TASK PROMPT: Reproduce the "Goals of Our Meeting" text below in full, word for word.

++++ DOCUMENT PASSAGE

Thursday, July 16, 2009

Goals of Our Meeting

1980 (Probably January 20)
Lakeland
Port Charlotte
Cocoa

Goals of Our Meeting

If I sat where you sit, what would I expect from me, up here? Musing on such a thought stimulated today's topic, "Goals of Our Meeting." Now, I am neither wise enough nor sensitive enough to know the depth or breadth of your expectations. But I can attempt to talk about my own. What do I hope will happen to me because of the experience of worship-spoken word, shared song, wisdom from ancient and modern prophets and poets. How do we deal with the raw stuff from a dangerous world? How do we handle a consciousness of human suffering with few tangible directions available to alleviate or correct the ills which are tearing the fabric of the world?

I do not mind confessing that, for me, the years have not made the task of "preaching" easier. Glib and flashy answers to the difficulties of the human situation are just that, glib and flashy. I resonate to the stage tradition of Shakespeare's Romeo and Juliet. The role of the teen-age Juliet is so demanding, dramatically, that it is said that when an actress achieves the stagecraft and emotional depth to play Juliet, she is too old for the part. I relate to that, from my standpoint.

It is a commonplace among Unitarian Universalists that we are free from imposed ideas. Each of us can choose among the smorgasbord of ideas, principles, and issues presented to us or mix and cook our own. The hazard of such a free religion is that we shall have diversity without unity, freedom without fellowship, ethics without common efforts. I like what educator Robert Ulich wrote (EDUCATION AND THE IDEA OF MANKIND) "Freedom without common goals creates a state of alienation within each person and within the community."

++++++++
++++ INFORMATION SHOWN

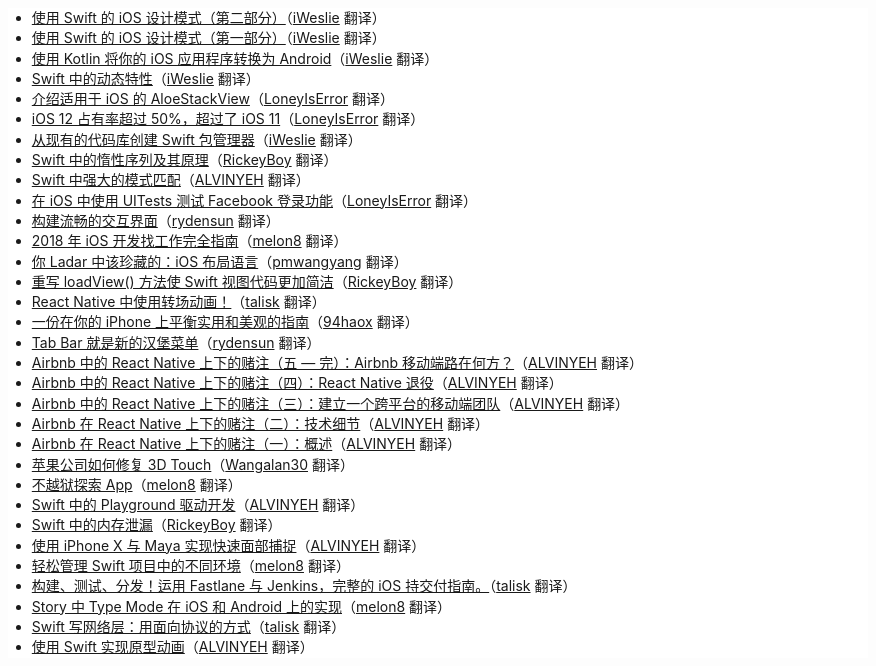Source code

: * [使用 Swift 的 iOS 设计模式（第二部分）](https://juejin.im/post/5c1786576fb9a049f06a2c4a)（[iWeslie](https://github.com/iWeslie) 翻译）
* [使用 Swift 的 iOS 设计模式（第一部分）](https://juejin.im/post/5c05d4ee5188250ab14e62d6)（[iWeslie](https://github.com/iWeslie) 翻译）
* [使用 Kotlin 将你的 iOS 应用程序转换为 Android](https://juejin.im/post/5c03f64ce51d454af013d076)（[iWeslie](https://github.com/iWeslie) 翻译）
* [Swift 中的动态特性](https://juejin.im/post/5bfd087be51d457a013940e8)（[iWeslie](https://github.com/iWeslie) 翻译）
* [介绍适用于 iOS 的 AloeStackView](https://juejin.im/post/5bf22a05f265da61783106de)（[LoneyIsError](https://github.com/LoneyIsError) 翻译）
* [iOS 12 占有率超过 50%，超过了 iOS 11](https://juejin.im/post/5bf64ad851882579117f74ae)（[LoneyIsError](https://github.com/LoneyIsError) 翻译）
* [从现有的代码库创建 Swift 包管理器](https://juejin.im/post/5bec2b735188253b6e5c132a)（[iWeslie](https://github.com/iWeslie) 翻译）
* [Swift 中的惰性序列及其原理](https://juejin.im/post/5bc13f036fb9a05d28736f79)（[RickeyBoy](https://github.com/RickeyBoy) 翻译）
* [Swift 中强大的模式匹配](https://juejin.im/post/5bbc096ce51d450e9162fd9d)（[ALVINYEH](https://github.com/ALVINYEH) 翻译）
* [在 iOS 中使用 UITests 测试 Facebook 登录功能](https://juejin.im/post/5b90e3ae6fb9a05d00458ad8)（[LoneyIsError](https://github.com/LoneyIsError) 翻译）
* [构建流畅的交互界面](https://juejin.im/post/5b7e2b34e51d4538843612cc)（[rydensun](https://github.com/rydensun) 翻译）
* [2018 年 iOS 开发找工作完全指南](https://juejin.im/post/5b7eca206fb9a019ff713277)（[melon8](https://github.com/melon8) 翻译）
* [你 Ladar 中该珍藏的：iOS 布局语言](https://juejin.im/post/5b84fe97f265da437c43422f)（[pmwangyang](https://github.com/pmwangyang) 翻译）
* [重写 loadView() 方法使 Swift 视图代码更加简洁](https://juejin.im/post/5b68fe5b6fb9a04fd16039c0)（[RickeyBoy](https://github.com/RickeyBoy) 翻译）
* [React Native 中使用转场动画！](https://juejin.im/post/5b69467e5188251b3c3b4e4e)（[talisk](https://github.com/talisk) 翻译）
* [一份在你的 iPhone 上平衡实用和美观的指南](https://juejin.im/post/5b4c0d0ce51d4519503b1e67)（[94haox](https://github.com/94haox) 翻译）
* [Tab Bar 就是新的汉堡菜单](https://juejin.im/post/5b61684fe51d451986517e31)（[rydensun](https://github.com/rydensun) 翻译）
* [Airbnb 中的 React Native 上下的赌注（五 — 完）：Airbnb 移动端路在何方？](https://juejin.im/post/5b46f92de51d45198e721cd7)（[ALVINYEH](https://github.com/ALVINYEH) 翻译）
* [Airbnb 中的 React Native 上下的赌注（四）：React Native 退役](https://juejin.im/post/5b447b1e6fb9a04fd3437dad)（[ALVINYEH](https://github.com/ALVINYEH) 翻译）
* [Airbnb 中的 React Native 上下的赌注（三）：建立一个跨平台的移动端团队](https://juejin.im/post/5b446177f265da0f7c4faec8)（[ALVINYEH](https://github.com/ALVINYEH) 翻译）
* [Airbnb 在 React Native 上下的赌注（二）：技术细节](https://juejin.im/post/5b3b40a26fb9a04fab44e797)（[ALVINYEH](https://github.com/ALVINYEH) 翻译）
* [Airbnb 在 React Native 上下的赌注（一）：概述](https://juejin.im/post/5b2c924ff265da59a401f050)（[ALVINYEH](https://github.com/ALVINYEH) 翻译）
* [苹果公司如何修复 3D Touch](https://juejin.im/post/5b35e5886fb9a00e3642724f)（[Wangalan30](https://github.com/Wangalan30) 翻译）
* [不越狱探索 App](https://juejin.im/post/5b0e7eec518825155a048dc4)（[melon8](https://github.com/melon8) 翻译）
* [Swift 中的 Playground 驱动开发](https://juejin.im/post/5b07665c6fb9a07ac5608d8a)（[ALVINYEH](https://github.com/ALVINYEH) 翻译）
* [Swift 中的内存泄漏](https://juejin.im/post/5b07a1c251882538914a5d3e)（[RickeyBoy](https://github.com/RickeyBoy) 翻译）
* [使用 iPhone X 与 Maya 实现快速面部捕捉](https://juejin.im/post/5af40eba6fb9a07ac76ed7d1)（[ALVINYEH](https://github.com/ALVINYEH) 翻译）
* [轻松管理 Swift 项目中的不同环境](https://juejin.im/post/5af264a4f265da0b967233ff)（[melon8](https://github.com/melon8) 翻译）
* [构建、测试、分发！运用 Fastlane 与 Jenkins，完整的 iOS 持交付指南。](https://juejin.im/post/5af430f0f265da0b8262d1ea)（[talisk](https://github.com/talisk) 翻译）
* [Story 中 Type Mode 在 iOS 和 Android 上的实现](https://juejin.im/post/5ae7e1596fb9a07ab9794332)（[melon8](https://github.com/melon8) 翻译）
* [Swift 写网络层：用面向协议的方式](https://juejin.im/post/5af432385188256737066c04)（[talisk](https://github.com/talisk) 翻译）
* [使用 Swift 实现原型动画](https://juejin.im/post/5ae28a9b6fb9a07aaa10fa1e)（[ALVINYEH](https://github.com/ALVINYEH) 翻译）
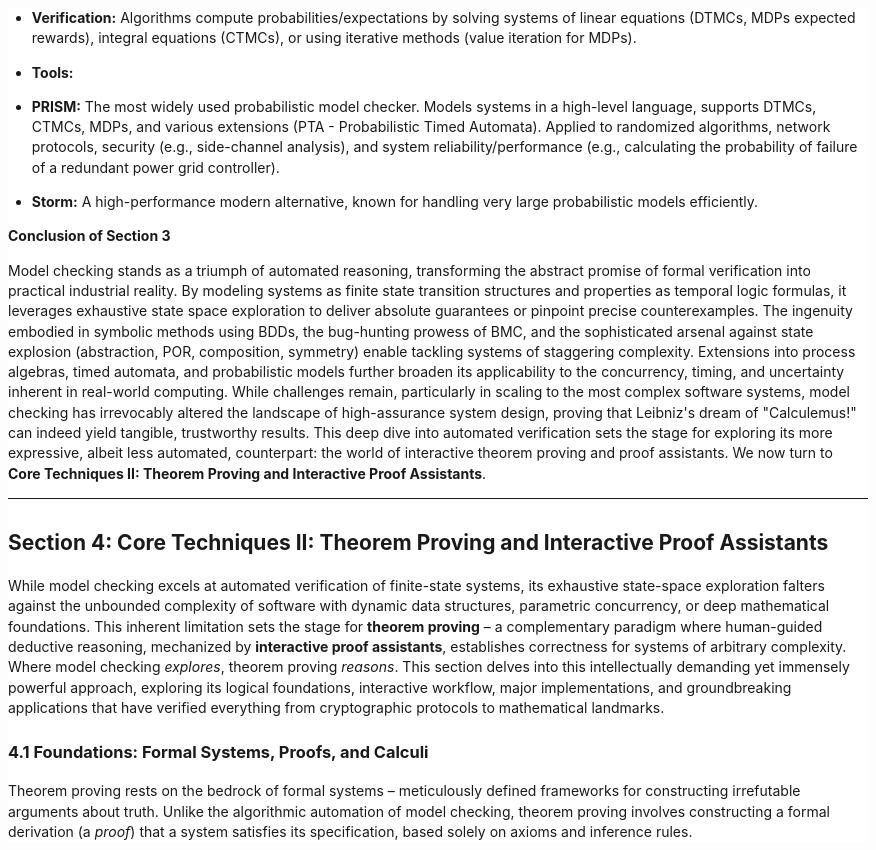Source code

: *   **Verification:** Algorithms compute probabilities/expectations by solving systems of linear equations (DTMCs, MDPs expected rewards), integral equations (CTMCs), or using iterative methods (value iteration for MDPs).

*   **Tools:**

*   **PRISM:** The most widely used probabilistic model checker. Models systems in a high-level language, supports DTMCs, CTMCs, MDPs, and various extensions (PTA - Probabilistic Timed Automata). Applied to randomized algorithms, network protocols, security (e.g., side-channel analysis), and system reliability/performance (e.g., calculating the probability of failure of a redundant power grid controller).

*   **Storm:** A high-performance modern alternative, known for handling very large probabilistic models efficiently.

**Conclusion of Section 3**

Model checking stands as a triumph of automated reasoning, transforming the abstract promise of formal verification into practical industrial reality. By modeling systems as finite state transition structures and properties as temporal logic formulas, it leverages exhaustive state space exploration to deliver absolute guarantees or pinpoint precise counterexamples. The ingenuity embodied in symbolic methods using BDDs, the bug-hunting prowess of BMC, and the sophisticated arsenal against state explosion (abstraction, POR, composition, symmetry) enable tackling systems of staggering complexity. Extensions into process algebras, timed automata, and probabilistic models further broaden its applicability to the concurrency, timing, and uncertainty inherent in real-world computing. While challenges remain, particularly in scaling to the most complex software systems, model checking has irrevocably altered the landscape of high-assurance system design, proving that Leibniz's dream of "Calculemus!" can indeed yield tangible, trustworthy results. This deep dive into automated verification sets the stage for exploring its more expressive, albeit less automated, counterpart: the world of interactive theorem proving and proof assistants. We now turn to **Core Techniques II: Theorem Proving and Interactive Proof Assistants**.



---





## Section 4: Core Techniques II: Theorem Proving and Interactive Proof Assistants

While model checking excels at automated verification of finite-state systems, its exhaustive state-space exploration falters against the unbounded complexity of software with dynamic data structures, parametric concurrency, or deep mathematical foundations. This inherent limitation sets the stage for **theorem proving** – a complementary paradigm where human-guided deductive reasoning, mechanized by **interactive proof assistants**, establishes correctness for systems of arbitrary complexity. Where model checking *explores*, theorem proving *reasons*. This section delves into this intellectually demanding yet immensely powerful approach, exploring its logical foundations, interactive workflow, major implementations, and groundbreaking applications that have verified everything from cryptographic protocols to mathematical landmarks.

### 4.1 Foundations: Formal Systems, Proofs, and Calculi

Theorem proving rests on the bedrock of formal systems – meticulously defined frameworks for constructing irrefutable arguments about truth. Unlike the algorithmic automation of model checking, theorem proving involves constructing a formal derivation (a *proof*) that a system satisfies its specification, based solely on axioms and inference rules.
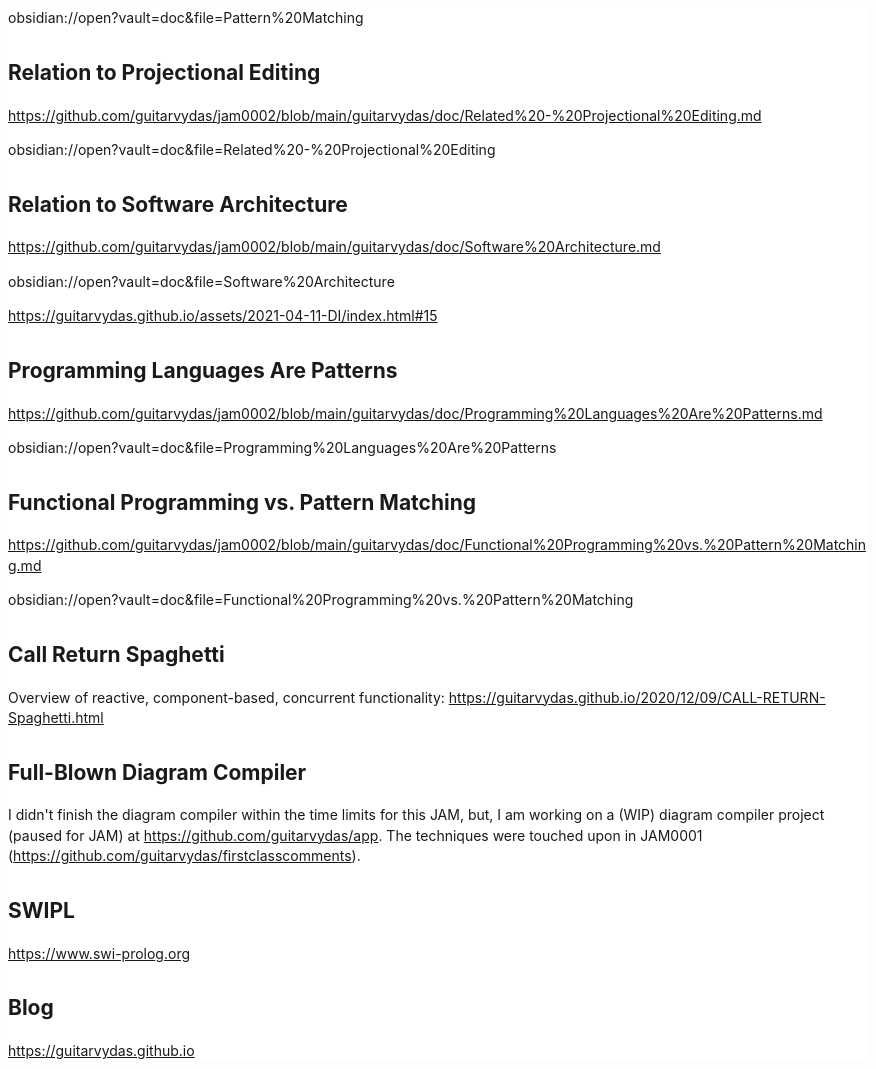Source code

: obsidian://open?vault=doc&file=Pattern%20Matching
## Relation to Projectional Editing
https://github.com/guitarvydas/jam0002/blob/main/guitarvydas/doc/Related%20-%20Projectional%20Editing.md

obsidian://open?vault=doc&file=Related%20-%20Projectional%20Editing
## Relation to Software Architecture
https://github.com/guitarvydas/jam0002/blob/main/guitarvydas/doc/Software%20Architecture.md

obsidian://open?vault=doc&file=Software%20Architecture

https://guitarvydas.github.io/assets/2021-04-11-DI/index.html#15
## Programming Languages Are Patterns
https://github.com/guitarvydas/jam0002/blob/main/guitarvydas/doc/Programming%20Languages%20Are%20Patterns.md

obsidian://open?vault=doc&file=Programming%20Languages%20Are%20Patterns
## Functional Programming vs. Pattern Matching
https://github.com/guitarvydas/jam0002/blob/main/guitarvydas/doc/Functional%20Programming%20vs.%20Pattern%20Matching.md

obsidian://open?vault=doc&file=Functional%20Programming%20vs.%20Pattern%20Matching
## Call Return Spaghetti
Overview of reactive, component-based, concurrent functionality:
https://guitarvydas.github.io/2020/12/09/CALL-RETURN-Spaghetti.html
## Full-Blown Diagram Compiler
I didn't finish the diagram compiler within the time limits for this JAM, but, I am working on a (WIP) diagram compiler project (paused for JAM) at https://github.com/guitarvydas/app.  The techniques were touched upon in JAM0001 (https://github.com/guitarvydas/firstclasscomments).
## SWIPL
https://www.swi-prolog.org
## Blog
https://guitarvydas.github.io
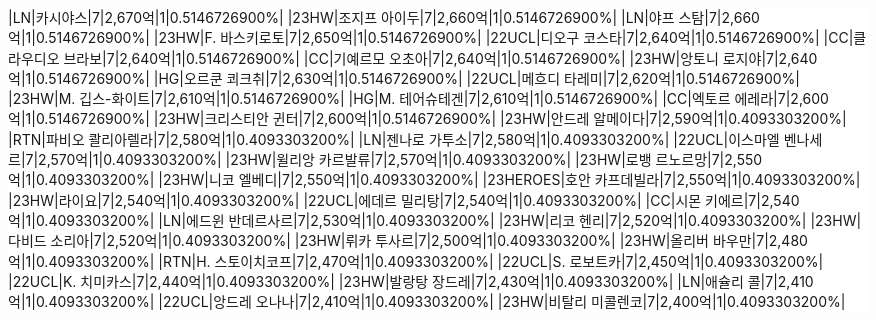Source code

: |LN|카시야스|7|2,670억|1|0.5146726900%|
|23HW|조지프 아이두|7|2,660억|1|0.5146726900%|
|LN|야프 스탐|7|2,660억|1|0.5146726900%|
|23HW|F. 바스키로토|7|2,650억|1|0.5146726900%|
|22UCL|디오구 코스타|7|2,640억|1|0.5146726900%|
|CC|클라우디오 브라보|7|2,640억|1|0.5146726900%|
|CC|기예르모 오초아|7|2,640억|1|0.5146726900%|
|23HW|앙토니 로지야|7|2,640억|1|0.5146726900%|
|HG|오르쿤 쾨크취|7|2,630억|1|0.5146726900%|
|22UCL|메흐디 타레미|7|2,620억|1|0.5146726900%|
|23HW|M. 깁스-화이트|7|2,610억|1|0.5146726900%|
|HG|M. 테어슈테겐|7|2,610억|1|0.5146726900%|
|CC|엑토르 에레라|7|2,600억|1|0.5146726900%|
|23HW|크리스티안 귄터|7|2,600억|1|0.5146726900%|
|23HW|안드레 알메이다|7|2,590억|1|0.4093303200%|
|RTN|파비오 콸리아렐라|7|2,580억|1|0.4093303200%|
|LN|젠나로 가투소|7|2,580억|1|0.4093303200%|
|22UCL|이스마엘 벤나세르|7|2,570억|1|0.4093303200%|
|23HW|윌리앙 카르발류|7|2,570억|1|0.4093303200%|
|23HW|로뱅 르노르망|7|2,550억|1|0.4093303200%|
|23HW|니코 엘베디|7|2,550억|1|0.4093303200%|
|23HEROES|호안 카프데빌라|7|2,550억|1|0.4093303200%|
|23HW|라이요|7|2,540억|1|0.4093303200%|
|22UCL|에데르 밀리탕|7|2,540억|1|0.4093303200%|
|CC|시몬 키에르|7|2,540억|1|0.4093303200%|
|LN|에드윈 반데르사르|7|2,530억|1|0.4093303200%|
|23HW|리코 헨리|7|2,520억|1|0.4093303200%|
|23HW|다비드 소리아|7|2,520억|1|0.4093303200%|
|23HW|뤼카 투사르|7|2,500억|1|0.4093303200%|
|23HW|올리버 바우만|7|2,480억|1|0.4093303200%|
|RTN|H. 스토이치코프|7|2,470억|1|0.4093303200%|
|22UCL|S. 로보트카|7|2,450억|1|0.4093303200%|
|22UCL|K. 치미카스|7|2,440억|1|0.4093303200%|
|23HW|발랑탕 장드레|7|2,430억|1|0.4093303200%|
|LN|애슐리 콜|7|2,410억|1|0.4093303200%|
|22UCL|앙드레 오나나|7|2,410억|1|0.4093303200%|
|23HW|비탈리 미콜렌코|7|2,400억|1|0.4093303200%|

++++++++

REPLY:
Thursday, July 16, 2009

Goals of Our Meeting

1980 (Probably January 20)
Lakeland
Port Charlotte
Cocoa

Goals of Our Meeting

If I sat where you sit, what would I expect from me, up here? Musing on such a thought stimulated today's topic, "Goals of Our Meeting." Now, I am neither wise enough nor sensitive enough to know the depth or breadth of your expectations. But I can attempt to talk about my own. What do I hope will happen to me because of the experience of worship-spoken word, shared song, wisdom from ancient and modern prophets and poets. How do we deal with the raw stuff from a dangerous world? How do we handle a consciousness of human suffering with few tangible directions available to alleviate or correct the ills which are tearing the fabric of the world?

I do not mind confessing that, for me, the years have not made the task of "preaching" easier. Glib and flashy answers to the difficulties of the human situation are just that, glib and flashy. I resonate to the stage tradition of Shakespeare's Romeo and Juliet. The role of the teen-age Juliet is so demanding, dramatically, that it is said that when an actress achieves the stagecraft and emotional depth to play Juliet, she is too old for the part. I relate to that, from my standpoint.

It is a commonplace among Unitarian Universalists that we are free from imposed ideas. Each of us can choose among the smorgasbord of ideas, principles, and issues presented to us or mix and cook our own. The hazard of such a free religion is that we shall have diversity without unity, freedom without fellowship, ethics without common efforts. I like what educator Robert Ulich wrote (EDUCATION AND THE IDEA OF MANKIND) "Freedom without common goals creates a state of alienation within each person and within the community."